* WHAT TO PRODUCE
Give back the full set of entries exactly, keeping each line intact.
(DATA FOR THIS EXERCISE)
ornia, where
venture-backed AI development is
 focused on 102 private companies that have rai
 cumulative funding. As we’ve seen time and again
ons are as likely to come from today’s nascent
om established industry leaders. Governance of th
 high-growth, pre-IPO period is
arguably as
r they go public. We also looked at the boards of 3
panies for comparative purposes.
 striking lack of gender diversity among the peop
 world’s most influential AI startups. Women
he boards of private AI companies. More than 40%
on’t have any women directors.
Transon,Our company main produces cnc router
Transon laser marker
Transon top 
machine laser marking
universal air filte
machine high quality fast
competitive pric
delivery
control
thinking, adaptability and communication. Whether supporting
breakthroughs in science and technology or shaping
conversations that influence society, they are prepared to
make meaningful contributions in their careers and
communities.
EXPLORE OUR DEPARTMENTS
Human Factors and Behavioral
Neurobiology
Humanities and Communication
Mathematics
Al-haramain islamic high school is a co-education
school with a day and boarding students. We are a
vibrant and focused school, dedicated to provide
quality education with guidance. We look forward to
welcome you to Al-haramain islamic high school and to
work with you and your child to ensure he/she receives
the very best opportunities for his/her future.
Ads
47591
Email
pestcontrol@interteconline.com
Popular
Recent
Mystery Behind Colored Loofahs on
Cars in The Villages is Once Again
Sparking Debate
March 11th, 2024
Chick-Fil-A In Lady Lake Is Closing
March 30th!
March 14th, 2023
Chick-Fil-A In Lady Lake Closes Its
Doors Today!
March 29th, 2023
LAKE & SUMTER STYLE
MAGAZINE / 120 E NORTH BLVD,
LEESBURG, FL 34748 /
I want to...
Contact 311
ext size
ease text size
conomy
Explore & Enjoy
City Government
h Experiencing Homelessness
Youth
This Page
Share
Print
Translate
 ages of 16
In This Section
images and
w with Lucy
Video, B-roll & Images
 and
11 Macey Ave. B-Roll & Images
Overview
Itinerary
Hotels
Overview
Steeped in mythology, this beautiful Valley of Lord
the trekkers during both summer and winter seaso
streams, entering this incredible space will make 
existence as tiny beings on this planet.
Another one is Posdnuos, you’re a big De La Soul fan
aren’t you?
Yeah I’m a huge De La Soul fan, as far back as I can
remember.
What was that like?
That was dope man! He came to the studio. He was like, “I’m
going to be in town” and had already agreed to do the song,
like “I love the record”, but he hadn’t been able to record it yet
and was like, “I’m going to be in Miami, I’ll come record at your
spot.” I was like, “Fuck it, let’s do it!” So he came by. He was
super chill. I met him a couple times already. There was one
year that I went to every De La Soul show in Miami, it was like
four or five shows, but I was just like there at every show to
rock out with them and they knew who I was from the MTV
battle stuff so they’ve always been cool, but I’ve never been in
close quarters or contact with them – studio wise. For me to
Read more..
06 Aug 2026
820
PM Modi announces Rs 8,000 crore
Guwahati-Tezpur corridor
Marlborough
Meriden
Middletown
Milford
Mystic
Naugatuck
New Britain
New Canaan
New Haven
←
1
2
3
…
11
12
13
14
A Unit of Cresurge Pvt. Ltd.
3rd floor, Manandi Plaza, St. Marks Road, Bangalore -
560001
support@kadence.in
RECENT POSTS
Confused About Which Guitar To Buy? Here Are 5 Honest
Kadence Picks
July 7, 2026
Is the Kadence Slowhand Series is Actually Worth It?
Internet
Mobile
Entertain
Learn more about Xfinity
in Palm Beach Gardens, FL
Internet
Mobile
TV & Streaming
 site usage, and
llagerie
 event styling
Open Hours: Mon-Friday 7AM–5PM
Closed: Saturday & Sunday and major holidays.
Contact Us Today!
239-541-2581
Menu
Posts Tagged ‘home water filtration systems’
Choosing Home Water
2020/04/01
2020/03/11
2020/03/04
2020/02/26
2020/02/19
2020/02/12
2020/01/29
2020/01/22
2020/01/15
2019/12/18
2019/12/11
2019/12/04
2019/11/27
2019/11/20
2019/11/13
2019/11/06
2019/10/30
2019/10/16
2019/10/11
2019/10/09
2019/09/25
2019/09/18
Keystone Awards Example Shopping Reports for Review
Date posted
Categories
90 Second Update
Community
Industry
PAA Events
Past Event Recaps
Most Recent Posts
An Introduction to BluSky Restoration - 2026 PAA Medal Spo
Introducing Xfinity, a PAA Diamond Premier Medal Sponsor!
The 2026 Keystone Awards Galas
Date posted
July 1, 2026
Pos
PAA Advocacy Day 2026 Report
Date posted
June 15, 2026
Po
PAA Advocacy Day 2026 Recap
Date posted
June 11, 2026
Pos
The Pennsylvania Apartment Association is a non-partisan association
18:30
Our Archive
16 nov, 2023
(End DATA FOR THIS EXERCISE)
* FINAL ANSWER
ornia, where
venture-backed AI development is
 focused on 102 private companies that have rai
 cumulative funding. As we’ve seen time and again
ons are as likely to come from today’s nascent
om established industry leaders. Governance of th
 high-growth, pre-IPO period is
arguably as
r they go public. We also looked at the boards of 3
panies for comparative purposes.
 striking lack of gender diversity among the peop
 world’s most influential AI startups. Women
he boards of private AI companies. More than 40%
on’t have any women directors.
Transon,Our company main produces cnc router
Transon laser marker
Transon top 
machine laser marking
universal air filte
machine high quality fast
competitive pric
delivery
control
thinking, adaptability and communication. Whether supporting
breakthroughs in science and technology or shaping
conversations that influence society, they are prepared to
make meaningful contributions in their careers and
communities.
EXPLORE OUR DEPARTMENTS
Human Factors and Behavioral
Neurobiology
Humanities and Communication
Mathematics
Al-haramain islamic high school is a co-education
school with a day and boarding students. We are a
vibrant and focused school, dedicated to provide
quality education with guidance. We look forward to
welcome you to Al-haramain islamic high school and to
work with you and your child to ensure he/she receives
the very best opportunities for his/her future.
Ads
47591
Email
pestcontrol@interteconline.com
Popular
Recent
Mystery Behind Colored Loofahs on
Cars in The Villages is Once Again
Sparking Debate
March 11th, 2024
Chick-Fil-A In Lady Lake Is Closing
March 30th!
March 14th, 2023
Chick-Fil-A In Lady Lake Closes Its
Doors Today!
March 29th, 2023
LAKE & SUMTER STYLE
MAGAZINE / 120 E NORTH BLVD,
LEESBURG, FL 34748 /
I want to...
Contact 311
ext size
ease text size
conomy
Explore & Enjoy
City Government
h Experiencing Homelessness
Youth
This Page
Share
Print
Translate
 ages of 16
In This Section
images and
w with Lucy
Video, B-roll & Images
 and
11 Macey Ave. B-Roll & Images
Overview
Itinerary
Hotels
Overview
Steeped in mythology, this beautiful Valley of Lord
the trekkers during both summer and winter seaso
streams, entering this incredible space will make 
existence as tiny beings on this planet.
Another one is Posdnuos, you’re a big De La Soul fan
aren’t you?
Yeah I’m a huge De La Soul fan, as far back as I can
remember.
What was that like?
That was dope man! He came to the studio. He was like, “I’m
going to be in town” and had already agreed to do the song,
like “I love the record”, but he hadn’t been able to record it yet
and was like, “I’m going to be in Miami, I’ll come record at your
spot.” I was like, “Fuck it, let’s do it!” So he came by. He was
super chill. I met him a couple times already. There was one
year that I went to every De La Soul show in Miami, it was like
four or five shows, but I was just like there at every show to
rock out with them and they knew who I was from the MTV
battle stuff so they’ve always been cool, but I’ve never been in
close quarters or contact with them – studio wise. For me to
Read more..
06 Aug 2026
820
PM Modi announces Rs 8,000 crore
Guwahati-Tezpur corridor
Marlborough
Meriden
Middletown
Milford
Mystic
Naugatuck
New Britain
New Canaan
New Haven
←
1
2
3
…
11
12
13
14
A Unit of Cresurge Pvt. Ltd.
3rd floor, Manandi Plaza, St. Marks Road, Bangalore -
560001
support@kadence.in
RECENT POSTS
Confused About Which Guitar To Buy? Here Are 5 Honest
Kadence Picks
July 7, 2026
Is the Kadence Slowhand Series is Actually Worth It?
Internet
Mobile
Entertain
Learn more about Xfinity
in Palm Beach Gardens, FL
Internet
Mobile
TV & Streaming
 site usage, and
llagerie
 event styling
Open Hours: Mon-Friday 7AM–5PM
Closed: Saturday & Sunday and major holidays.
Contact Us Today!
239-541-2581
Menu
Posts Tagged ‘home water filtration systems’
Choosing Home Water
2020/04/01
2020/03/11
2020/03/04
2020/02/26
2020/02/19
2020/02/12
2020/01/29
2020/01/22
2020/01/15
2019/12/18
2019/12/11
2019/12/04
2019/11/27
2019/11/20
2019/11/13
2019/11/06
2019/10/30
2019/10/16
2019/10/11
2019/10/09
2019/09/25
2019/09/18
Keystone Awards Example Shopping Reports for Review
Date posted
Categories
90 Second Update
Community
Industry
PAA Events
Past Event Recaps
Most Recent Posts
An Introduction to BluSky Restoration - 2026 PAA Medal Spo
Introducing Xfinity, a PAA Diamond Premier Medal Sponsor!
The 2026 Keystone Awards Galas
Date posted
July 1, 2026
Pos
PAA Advocacy Day 2026 Report
Date posted
June 15, 2026
Po
PAA Advocacy Day 2026 Recap
Date posted
June 11, 2026
Pos
The Pennsylvania Apartment Association is a non-partisan association
18:30
Our Archive
16 nov, 2023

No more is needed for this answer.